** Problem details **
Swap "photo" for "image" everywhere in the listing and write out its lines again with nothing else changed. Leave the pictures out.

** Recorded data **

↓

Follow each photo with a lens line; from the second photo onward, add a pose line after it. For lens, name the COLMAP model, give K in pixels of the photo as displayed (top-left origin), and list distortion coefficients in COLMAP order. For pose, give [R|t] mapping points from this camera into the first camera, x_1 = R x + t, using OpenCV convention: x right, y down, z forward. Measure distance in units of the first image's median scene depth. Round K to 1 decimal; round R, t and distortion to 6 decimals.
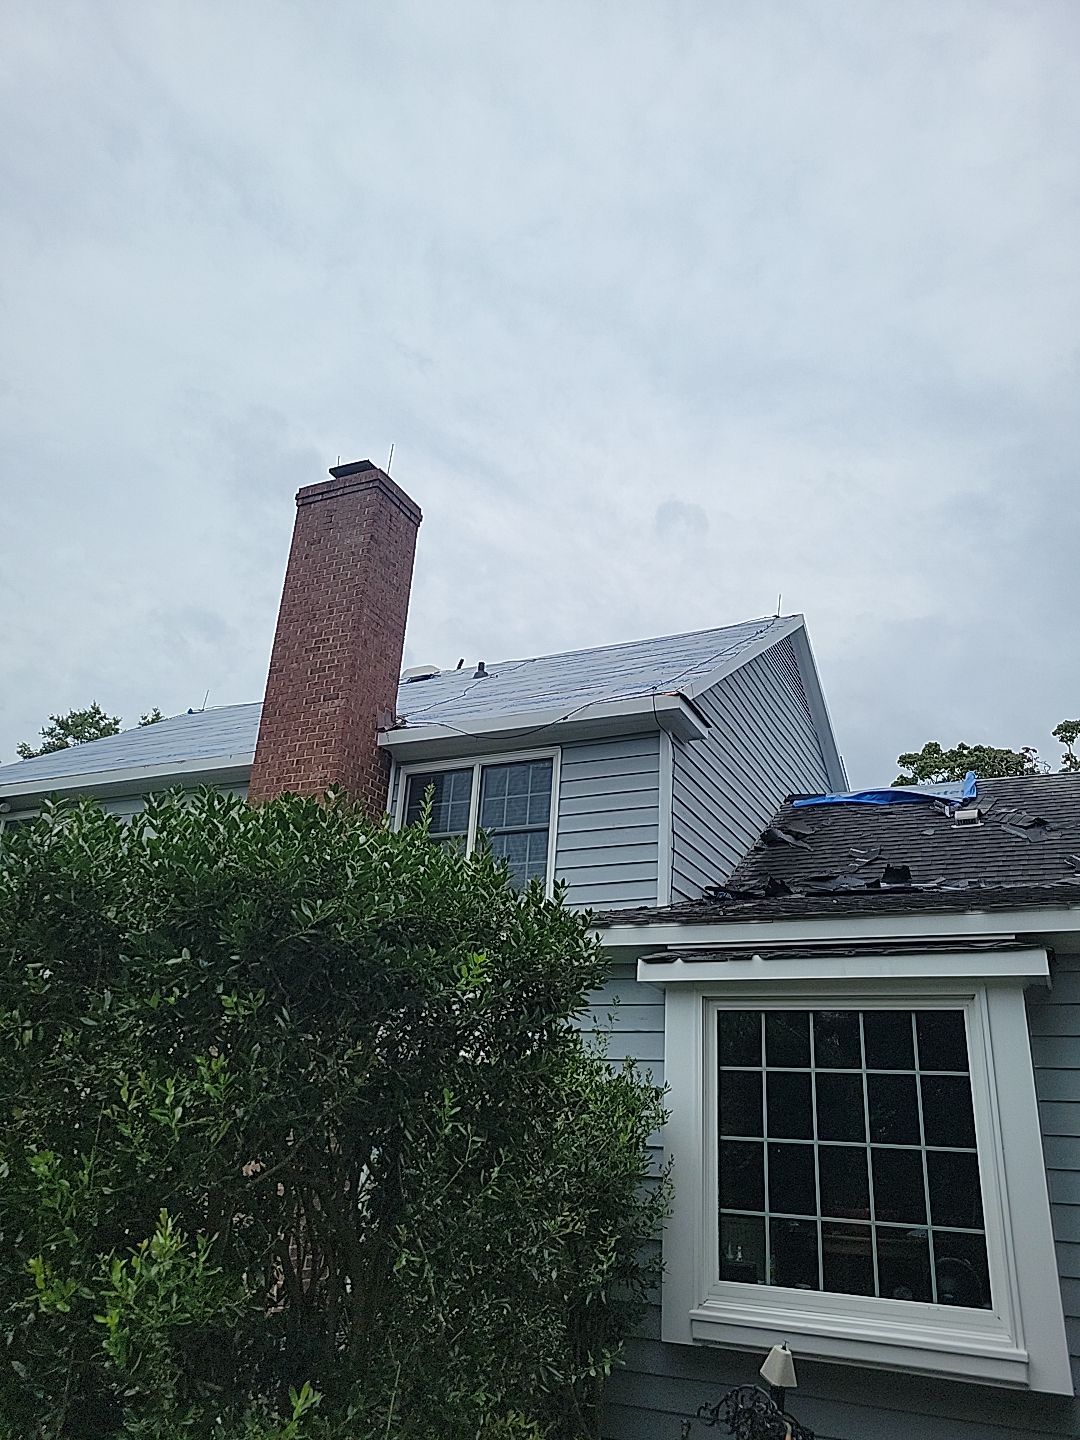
lens RADIAL K [[1089.5, 0, 540.0], [0, 1089.5, 720.0], [0, 0, 1]] dist [0.032042, -0.009455]
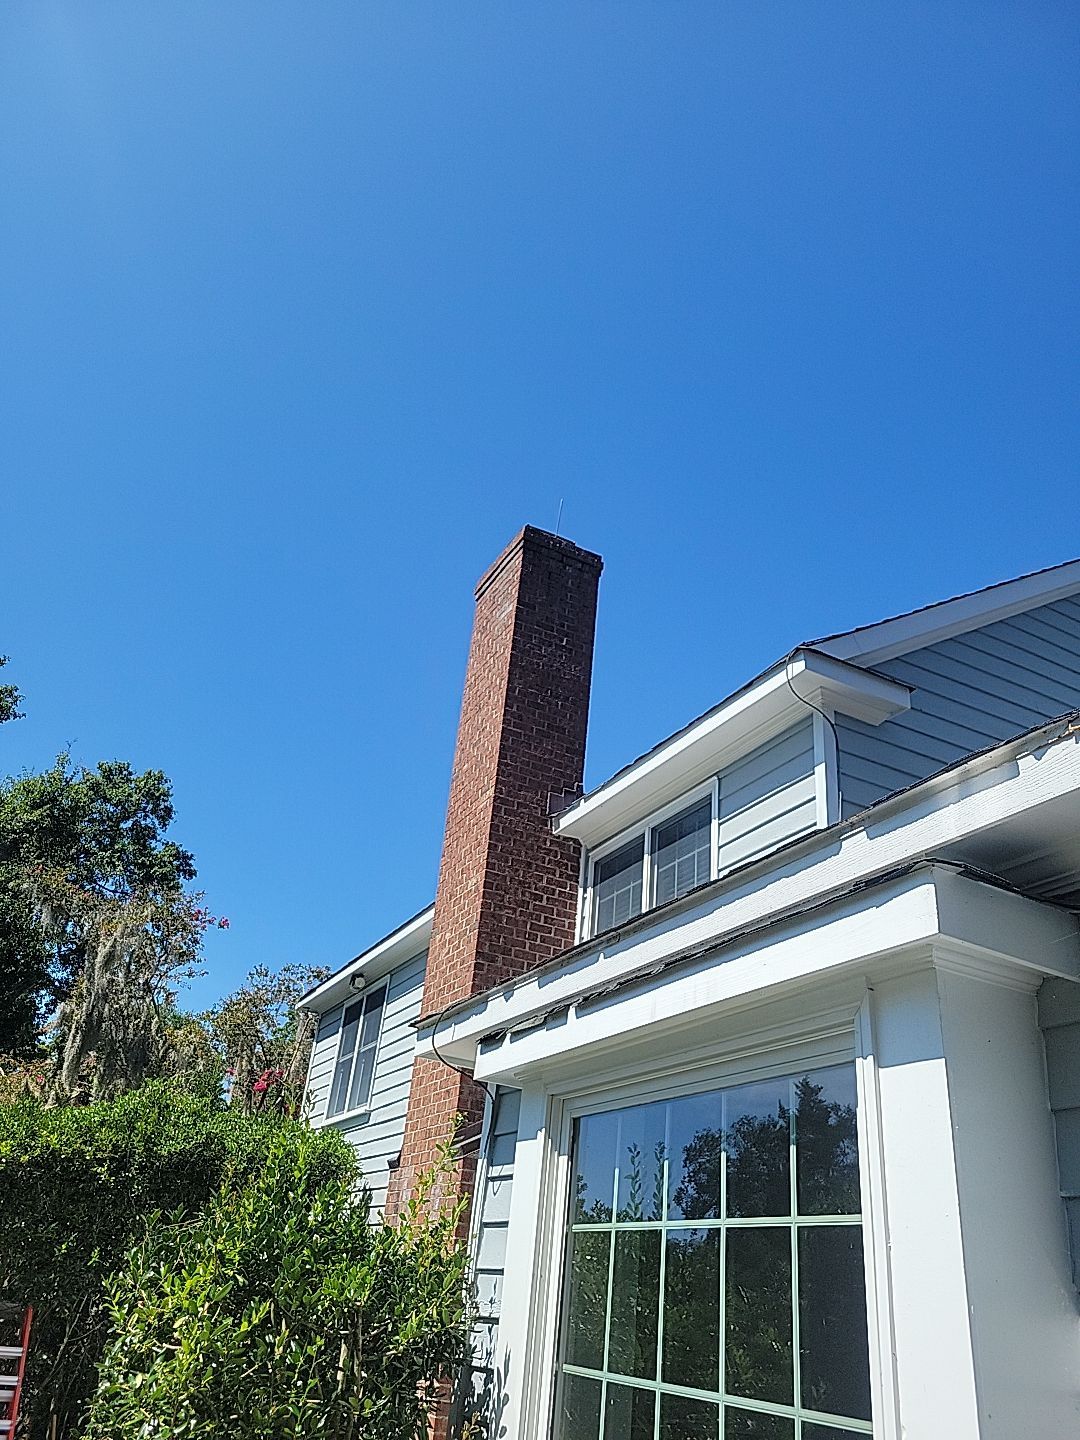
lens RADIAL K [[1089.5, 0, 540.0], [0, 1089.5, 720.0], [0, 0, 1]] dist [0.032042, -0.009455]
pose [[0.796119, -0.277120, -0.537959, 0.305839], [0.190052, 0.958501, -0.212499, 0.112582], [0.574522, 0.066934, 0.815748, 0.316533]]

↑

** Solved exercise **
Follow each image with a lens line; from the second image onward, add a pose line after it. For lens, name the COLMAP model, give K in pixels of the image as displayed (top-left origin), and list distortion coefficients in COLMAP order. For pose, give [R|t] mapping points from this camera into the first camera, x_1 = R x + t, using OpenCV convention: x right, y down, z forward. Measure distance in units of the first image's median scene depth. Round K to 1 decimal; round R, t and distortion to 6 decimals.
lens RADIAL K [[1089.5, 0, 540.0], [0, 1089.5, 720.0], [0, 0, 1]] dist [0.032042, -0.009455]
lens RADIAL K [[1089.5, 0, 540.0], [0, 1089.5, 720.0], [0, 0, 1]] dist [0.032042, -0.009455]
pose [[0.796119, -0.277120, -0.537959, 0.305839], [0.190052, 0.958501, -0.212499, 0.112582], [0.574522, 0.066934, 0.815748, 0.316533]]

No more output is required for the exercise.